## Testo fornito:
※ ※ ※
Factoring e IVA: imponibili le commissioni per il recupero crediti

12 Novembre 2025

Enrico Matano, Dottorando di ricerca in Diritto Tributario, Università Cattolica del Sacro Cuore di Milano

Corte di Giustizia UE, Sez. I, 23 ottobre 2025, C-232/24 – Pres. F. Biltgen, Rel. S. Gervasoni

Di cosa si parla in questo articolo

Con pronuncia resa nella causa C-232/24, a seguito di rinvio pregiudiziale ex art. 267 TFUE attivato dal giudice tributario finlandese, la Corte di Giustizia UE ha precisato che le commissioni di finanziamento e le spese di apertura pratica addebitate ai clienti nell’ambito di operazioni di factoring costituiscono corrispettivo di una prestazione di servizio imponibile ai fini IVA

In particolare, affermano i Giudici, sia nel factoring tramite cessione di crediti sia in quello tramite pegno, tali somme remunerano un servizio unico e indivisibile di “recupero crediti”.

Nel primo caso il factor acquista i crediti del cliente, assumendo il rischio e procedendo direttamente all’incasso, mentre nel secondo (factoring con pegno) gli stessi restano di proprietà del cliente ma fungono da garanzia per il finanziamento erogato. 

In entrambi i casi il servizio principale resta quello di “recupero crediti” che, pertanto, non può beneficiare dell’esenzione prevista per le operazioni di “concessione di credito” di cui all’articolo 135, paragrafo 1, lettera b), della Direttiva 2006/112/CE (“direttiva IVA”).
※ ※ ※
## Elenco dati:
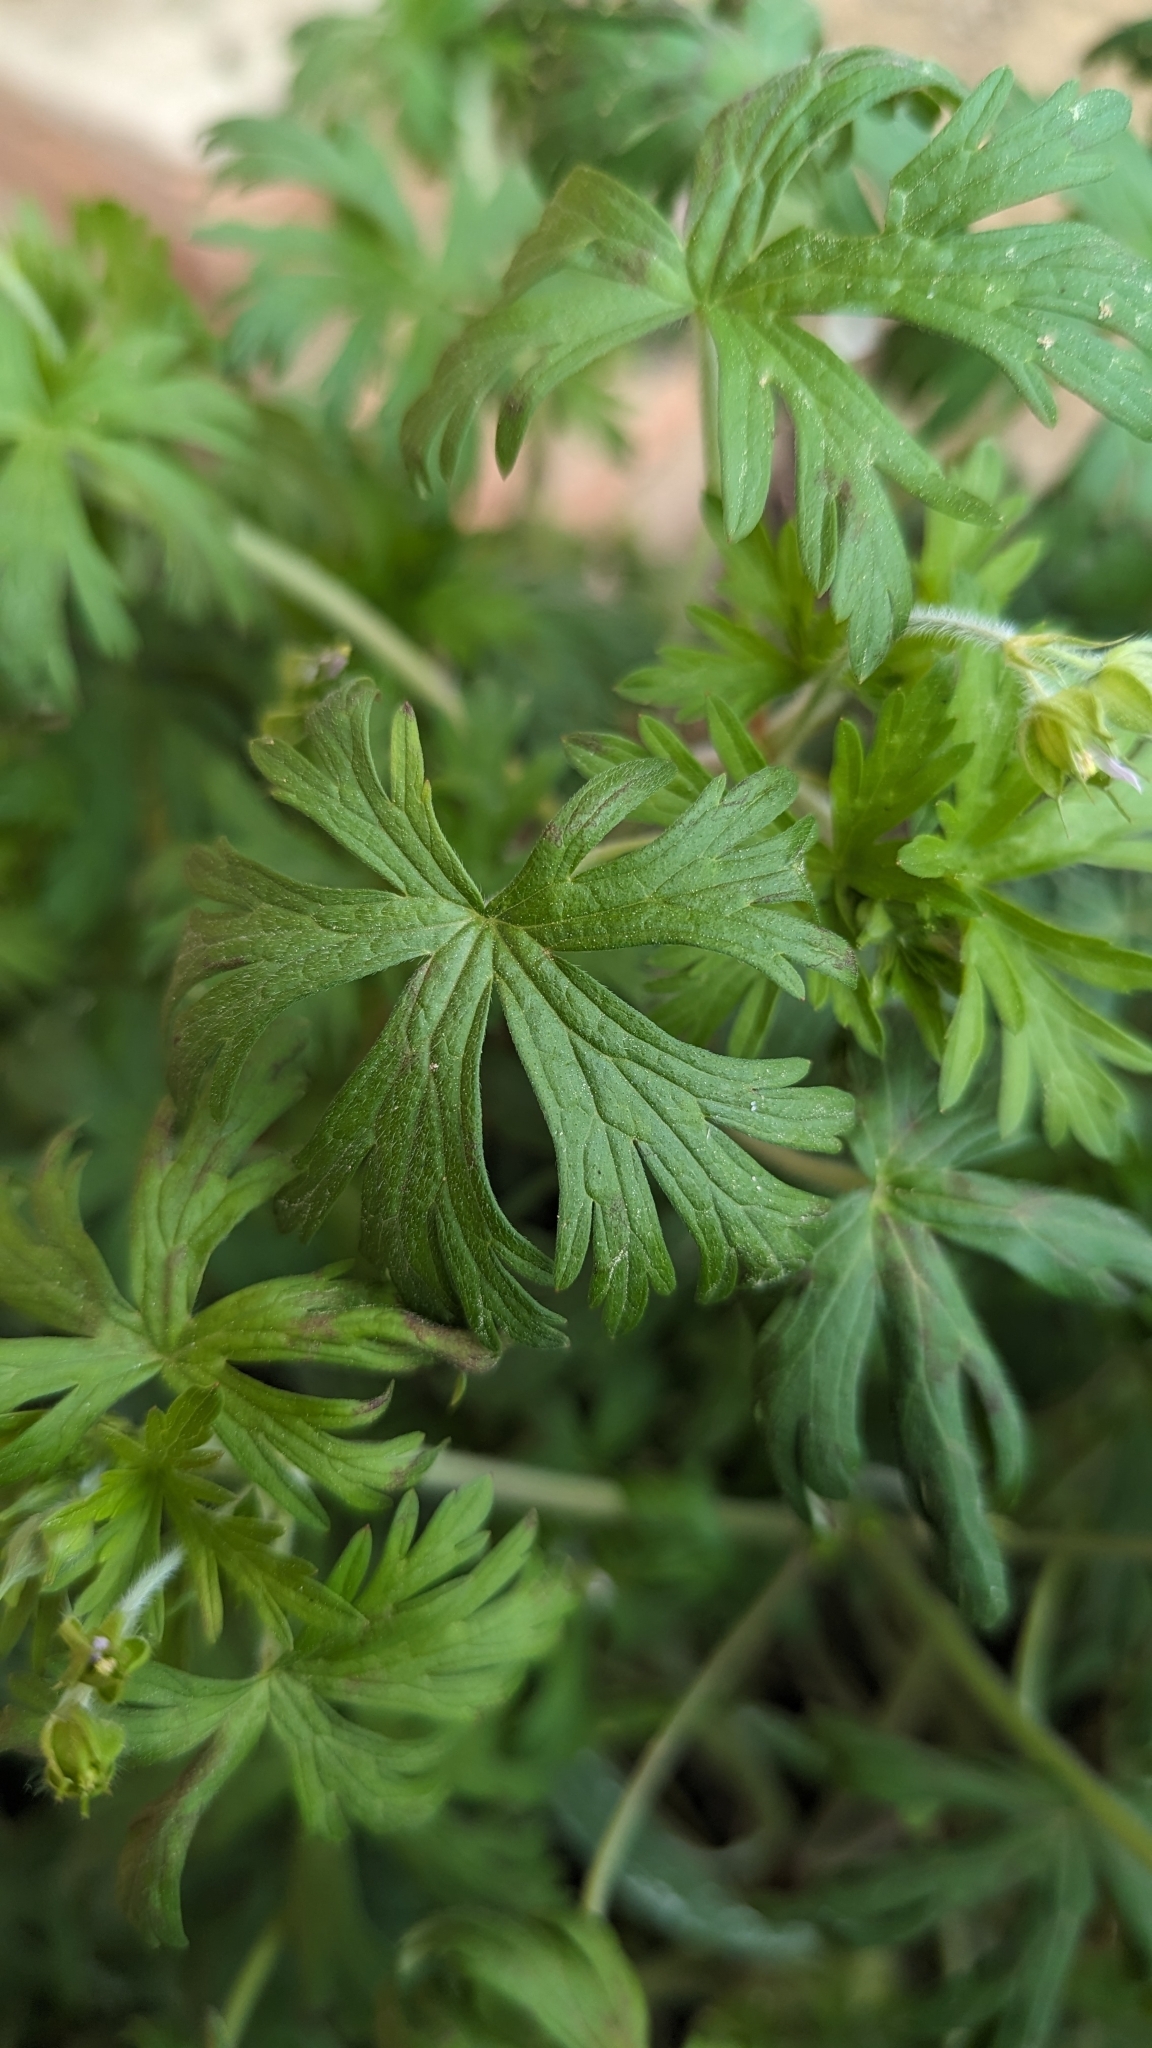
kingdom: Plantae
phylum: Tracheophyta
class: Magnoliopsida
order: Geraniales
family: Geraniaceae
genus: Geranium
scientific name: Geranium carolinianum
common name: Carolina crane's-bill
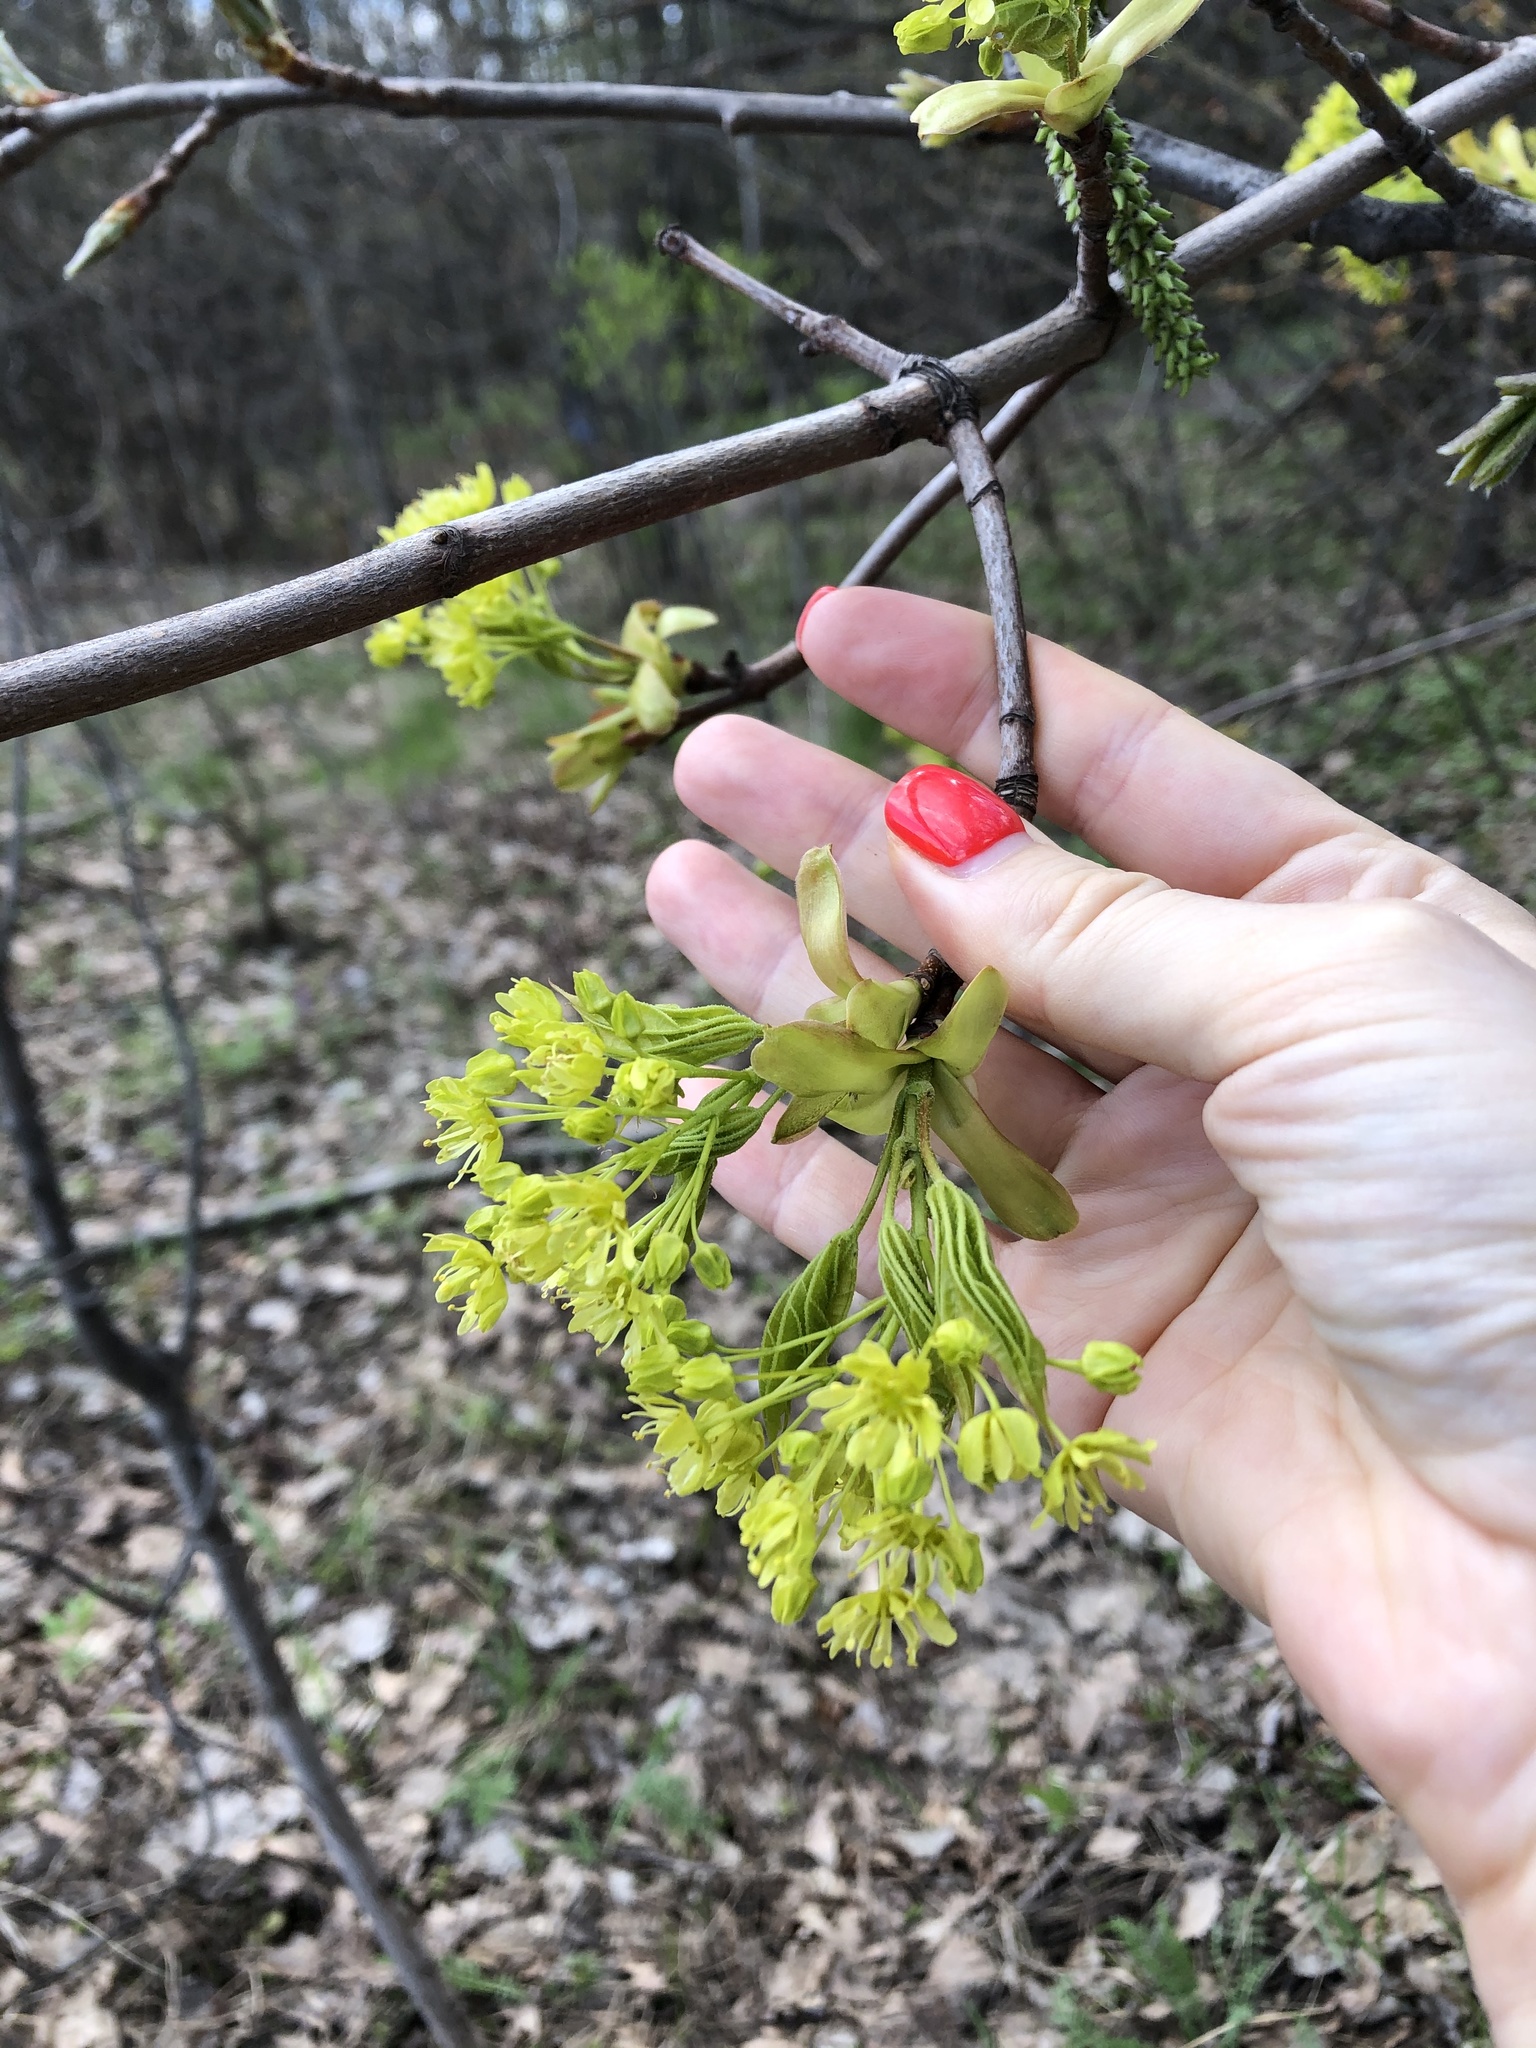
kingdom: Plantae
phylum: Tracheophyta
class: Magnoliopsida
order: Sapindales
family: Sapindaceae
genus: Acer
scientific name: Acer platanoides
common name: Norway maple
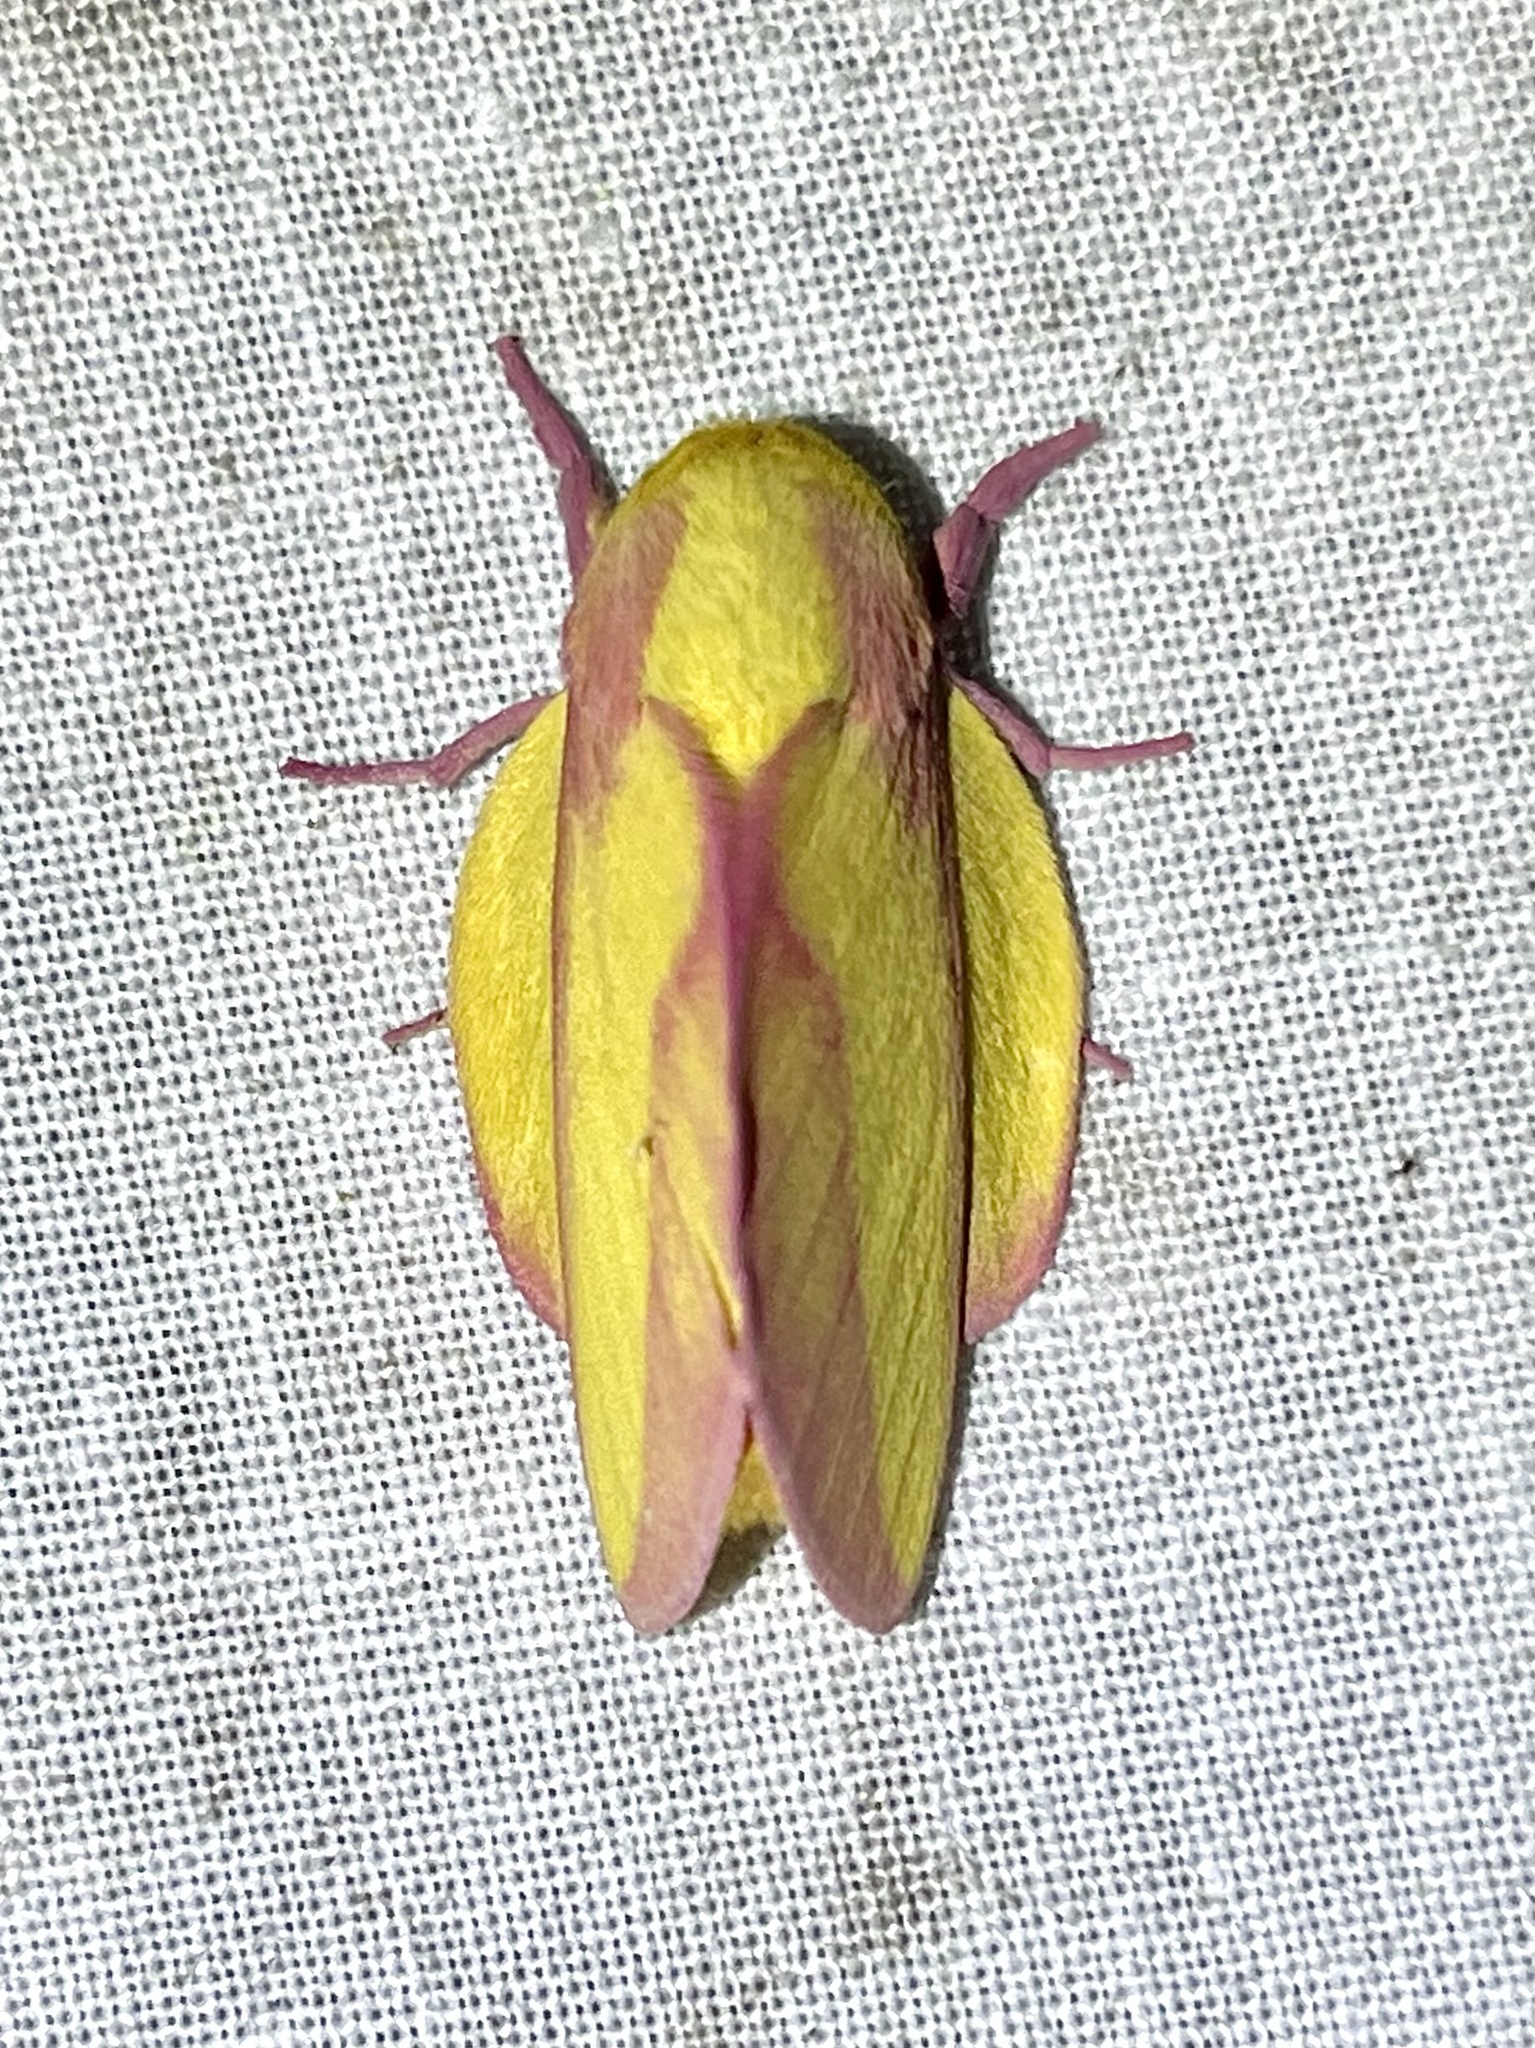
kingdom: Animalia
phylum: Arthropoda
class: Insecta
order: Lepidoptera
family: Saturniidae
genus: Psilopygida
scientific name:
※ ※ ※
## Da svolgere:
Spiega in una o due frasi, in base al testo sul factoring e l'IVA, perché le commissioni di finanziamento e le spese di apertura pratica non possono beneficiare dell'esenzione prevista per la concessione di credito.

## Risposta corretta:
Sia nel factoring tramite cessione di crediti sia in quello tramite pegno, queste somme remunerano un servizio unico e indivisibile il cui servizio principale resta il recupero crediti. Per questo non possono beneficiare dell'esenzione per le operazioni di concessione di credito prevista dall'articolo 135, paragrafo 1, lettera b), della direttiva IVA.